● Task to complete
Entries follow. Give back exactly the lines starting at the one containing "laundry hamper: none [282,81,345,171]" and ending at the one containing "cereal bowl: present", and no other lines.

*** Records supplied

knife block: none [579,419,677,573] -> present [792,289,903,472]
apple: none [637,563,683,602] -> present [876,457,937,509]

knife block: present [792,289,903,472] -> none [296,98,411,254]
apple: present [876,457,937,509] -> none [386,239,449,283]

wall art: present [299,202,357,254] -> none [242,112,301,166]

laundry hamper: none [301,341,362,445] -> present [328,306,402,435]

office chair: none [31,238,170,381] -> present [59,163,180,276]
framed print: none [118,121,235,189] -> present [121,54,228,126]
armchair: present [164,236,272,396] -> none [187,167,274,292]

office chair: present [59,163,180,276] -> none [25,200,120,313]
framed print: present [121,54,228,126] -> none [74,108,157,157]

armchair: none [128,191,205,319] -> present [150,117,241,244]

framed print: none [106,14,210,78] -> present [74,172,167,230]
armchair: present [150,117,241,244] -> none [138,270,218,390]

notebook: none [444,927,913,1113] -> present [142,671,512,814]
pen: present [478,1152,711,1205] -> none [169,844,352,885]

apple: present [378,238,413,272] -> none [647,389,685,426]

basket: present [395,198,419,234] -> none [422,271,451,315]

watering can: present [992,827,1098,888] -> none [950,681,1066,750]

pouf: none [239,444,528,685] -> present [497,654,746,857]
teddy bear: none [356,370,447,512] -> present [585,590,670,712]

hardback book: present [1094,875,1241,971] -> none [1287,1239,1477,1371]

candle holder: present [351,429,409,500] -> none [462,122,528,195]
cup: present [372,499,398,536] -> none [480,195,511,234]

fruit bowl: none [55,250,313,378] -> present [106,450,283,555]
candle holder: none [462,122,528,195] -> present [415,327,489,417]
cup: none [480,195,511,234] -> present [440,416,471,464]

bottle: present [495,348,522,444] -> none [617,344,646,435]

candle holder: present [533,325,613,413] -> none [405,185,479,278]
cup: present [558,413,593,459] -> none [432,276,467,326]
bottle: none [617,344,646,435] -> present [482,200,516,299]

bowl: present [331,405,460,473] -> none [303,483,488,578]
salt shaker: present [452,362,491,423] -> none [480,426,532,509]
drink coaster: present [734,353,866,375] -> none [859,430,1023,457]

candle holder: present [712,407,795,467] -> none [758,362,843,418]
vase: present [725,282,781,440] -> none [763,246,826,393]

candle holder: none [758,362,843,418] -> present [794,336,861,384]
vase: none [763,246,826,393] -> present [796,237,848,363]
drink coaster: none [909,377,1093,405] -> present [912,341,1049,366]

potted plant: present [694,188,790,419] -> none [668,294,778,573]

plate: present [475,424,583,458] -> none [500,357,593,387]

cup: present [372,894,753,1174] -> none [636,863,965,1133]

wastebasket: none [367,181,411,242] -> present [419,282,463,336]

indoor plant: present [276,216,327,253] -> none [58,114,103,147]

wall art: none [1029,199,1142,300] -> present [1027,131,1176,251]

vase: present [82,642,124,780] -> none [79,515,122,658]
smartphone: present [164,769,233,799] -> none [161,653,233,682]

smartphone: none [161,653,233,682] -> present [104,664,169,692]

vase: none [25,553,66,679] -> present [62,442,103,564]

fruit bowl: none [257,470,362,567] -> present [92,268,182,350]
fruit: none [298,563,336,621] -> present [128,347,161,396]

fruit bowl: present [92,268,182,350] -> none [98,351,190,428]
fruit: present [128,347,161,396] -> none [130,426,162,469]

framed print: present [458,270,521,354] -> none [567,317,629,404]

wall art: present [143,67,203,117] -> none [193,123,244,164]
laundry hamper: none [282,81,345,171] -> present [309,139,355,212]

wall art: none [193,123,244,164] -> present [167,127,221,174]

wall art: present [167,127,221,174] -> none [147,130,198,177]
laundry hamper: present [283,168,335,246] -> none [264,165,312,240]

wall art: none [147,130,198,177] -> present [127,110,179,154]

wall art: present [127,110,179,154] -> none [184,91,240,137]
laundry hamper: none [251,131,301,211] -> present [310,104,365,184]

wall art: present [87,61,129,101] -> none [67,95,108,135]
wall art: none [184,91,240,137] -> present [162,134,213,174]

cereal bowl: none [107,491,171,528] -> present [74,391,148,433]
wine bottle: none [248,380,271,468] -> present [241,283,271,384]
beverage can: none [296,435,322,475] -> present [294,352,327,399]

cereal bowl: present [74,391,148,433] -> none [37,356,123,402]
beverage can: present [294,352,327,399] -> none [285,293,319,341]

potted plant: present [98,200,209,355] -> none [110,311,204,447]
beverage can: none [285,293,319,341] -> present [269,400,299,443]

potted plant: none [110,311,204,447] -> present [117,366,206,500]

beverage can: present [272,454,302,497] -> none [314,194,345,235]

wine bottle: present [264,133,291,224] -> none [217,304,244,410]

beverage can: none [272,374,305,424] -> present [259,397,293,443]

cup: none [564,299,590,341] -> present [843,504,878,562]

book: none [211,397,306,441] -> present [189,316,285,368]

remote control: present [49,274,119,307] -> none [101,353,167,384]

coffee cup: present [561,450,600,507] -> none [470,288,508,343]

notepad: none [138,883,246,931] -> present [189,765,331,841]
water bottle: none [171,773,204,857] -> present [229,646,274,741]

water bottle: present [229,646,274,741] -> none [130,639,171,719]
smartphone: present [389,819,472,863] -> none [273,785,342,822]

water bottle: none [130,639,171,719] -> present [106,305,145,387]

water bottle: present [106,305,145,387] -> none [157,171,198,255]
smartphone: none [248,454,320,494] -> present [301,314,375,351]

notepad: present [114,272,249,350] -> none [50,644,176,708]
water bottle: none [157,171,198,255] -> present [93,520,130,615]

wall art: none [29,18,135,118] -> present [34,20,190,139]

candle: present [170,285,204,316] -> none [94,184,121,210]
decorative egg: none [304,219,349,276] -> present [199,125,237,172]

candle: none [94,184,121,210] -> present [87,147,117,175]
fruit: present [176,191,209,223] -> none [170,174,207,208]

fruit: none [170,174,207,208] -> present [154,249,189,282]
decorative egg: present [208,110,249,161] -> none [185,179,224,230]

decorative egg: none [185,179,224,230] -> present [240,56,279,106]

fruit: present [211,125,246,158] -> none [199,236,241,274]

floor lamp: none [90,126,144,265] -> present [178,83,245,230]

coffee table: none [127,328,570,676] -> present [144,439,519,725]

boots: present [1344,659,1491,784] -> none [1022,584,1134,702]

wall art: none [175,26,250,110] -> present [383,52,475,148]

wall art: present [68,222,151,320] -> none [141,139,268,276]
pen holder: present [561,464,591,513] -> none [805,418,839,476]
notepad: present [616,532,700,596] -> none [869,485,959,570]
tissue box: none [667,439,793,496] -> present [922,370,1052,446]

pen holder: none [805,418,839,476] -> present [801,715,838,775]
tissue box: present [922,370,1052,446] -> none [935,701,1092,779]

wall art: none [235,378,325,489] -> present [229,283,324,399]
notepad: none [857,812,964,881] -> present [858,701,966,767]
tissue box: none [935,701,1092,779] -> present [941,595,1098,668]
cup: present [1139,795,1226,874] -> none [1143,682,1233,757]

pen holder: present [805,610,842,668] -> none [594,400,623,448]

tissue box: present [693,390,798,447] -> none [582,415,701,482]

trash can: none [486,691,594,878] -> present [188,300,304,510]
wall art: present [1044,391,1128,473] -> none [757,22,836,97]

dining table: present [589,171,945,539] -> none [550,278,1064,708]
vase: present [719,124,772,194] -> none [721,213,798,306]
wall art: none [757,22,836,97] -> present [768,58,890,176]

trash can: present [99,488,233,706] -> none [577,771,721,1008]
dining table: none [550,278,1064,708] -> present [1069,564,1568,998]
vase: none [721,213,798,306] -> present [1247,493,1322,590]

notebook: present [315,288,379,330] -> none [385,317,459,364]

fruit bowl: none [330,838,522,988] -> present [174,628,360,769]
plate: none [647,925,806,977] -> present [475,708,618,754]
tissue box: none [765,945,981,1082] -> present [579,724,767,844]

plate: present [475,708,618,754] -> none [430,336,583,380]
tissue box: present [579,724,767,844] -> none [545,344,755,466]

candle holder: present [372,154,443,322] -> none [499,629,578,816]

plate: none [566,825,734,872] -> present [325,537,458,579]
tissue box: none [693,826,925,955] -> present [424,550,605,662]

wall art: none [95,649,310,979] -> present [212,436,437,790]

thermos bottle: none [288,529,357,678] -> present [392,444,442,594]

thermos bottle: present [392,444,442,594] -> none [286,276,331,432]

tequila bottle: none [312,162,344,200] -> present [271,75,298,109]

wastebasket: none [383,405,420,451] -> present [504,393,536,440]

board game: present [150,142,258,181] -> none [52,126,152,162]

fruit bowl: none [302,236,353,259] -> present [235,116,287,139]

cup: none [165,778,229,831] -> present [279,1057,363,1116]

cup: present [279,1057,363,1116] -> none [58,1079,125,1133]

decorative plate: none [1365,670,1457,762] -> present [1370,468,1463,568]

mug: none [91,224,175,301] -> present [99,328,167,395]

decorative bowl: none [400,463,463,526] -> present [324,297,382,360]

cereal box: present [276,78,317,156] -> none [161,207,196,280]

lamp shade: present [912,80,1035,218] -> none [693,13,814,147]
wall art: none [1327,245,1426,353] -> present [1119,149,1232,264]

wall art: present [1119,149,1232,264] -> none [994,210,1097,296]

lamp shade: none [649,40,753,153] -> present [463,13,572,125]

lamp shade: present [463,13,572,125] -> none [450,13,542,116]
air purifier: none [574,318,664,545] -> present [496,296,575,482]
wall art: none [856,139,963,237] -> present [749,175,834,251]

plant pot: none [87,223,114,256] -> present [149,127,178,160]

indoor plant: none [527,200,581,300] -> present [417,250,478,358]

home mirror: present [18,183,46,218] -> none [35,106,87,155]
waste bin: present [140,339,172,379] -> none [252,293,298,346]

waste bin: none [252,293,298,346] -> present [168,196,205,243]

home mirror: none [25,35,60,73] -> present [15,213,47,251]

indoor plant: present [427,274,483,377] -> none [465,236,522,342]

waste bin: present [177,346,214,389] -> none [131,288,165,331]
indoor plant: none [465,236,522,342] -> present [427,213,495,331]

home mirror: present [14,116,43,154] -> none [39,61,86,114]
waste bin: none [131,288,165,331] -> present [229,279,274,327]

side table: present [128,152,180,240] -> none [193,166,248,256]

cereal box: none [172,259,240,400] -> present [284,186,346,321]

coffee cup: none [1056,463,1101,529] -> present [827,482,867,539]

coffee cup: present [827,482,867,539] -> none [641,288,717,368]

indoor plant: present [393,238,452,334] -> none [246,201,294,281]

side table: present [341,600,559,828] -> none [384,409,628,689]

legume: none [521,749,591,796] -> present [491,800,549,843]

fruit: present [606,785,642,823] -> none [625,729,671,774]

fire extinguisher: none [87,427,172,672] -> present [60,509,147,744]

******

● Response area
laundry hamper: none [282,81,345,171] -> present [309,139,355,212]

wall art: none [193,123,244,164] -> present [167,127,221,174]

wall art: present [167,127,221,174] -> none [147,130,198,177]
laundry hamper: present [283,168,335,246] -> none [264,165,312,240]

wall art: none [147,130,198,177] -> present [127,110,179,154]

wall art: present [127,110,179,154] -> none [184,91,240,137]
laundry hamper: none [251,131,301,211] -> present [310,104,365,184]

wall art: present [87,61,129,101] -> none [67,95,108,135]
wall art: none [184,91,240,137] -> present [162,134,213,174]

cereal bowl: none [107,491,171,528] -> present [74,391,148,433]
wine bottle: none [248,380,271,468] -> present [241,283,271,384]
beverage can: none [296,435,322,475] -> present [294,352,327,399]

cereal bowl: present [74,391,148,433] -> none [37,356,123,402]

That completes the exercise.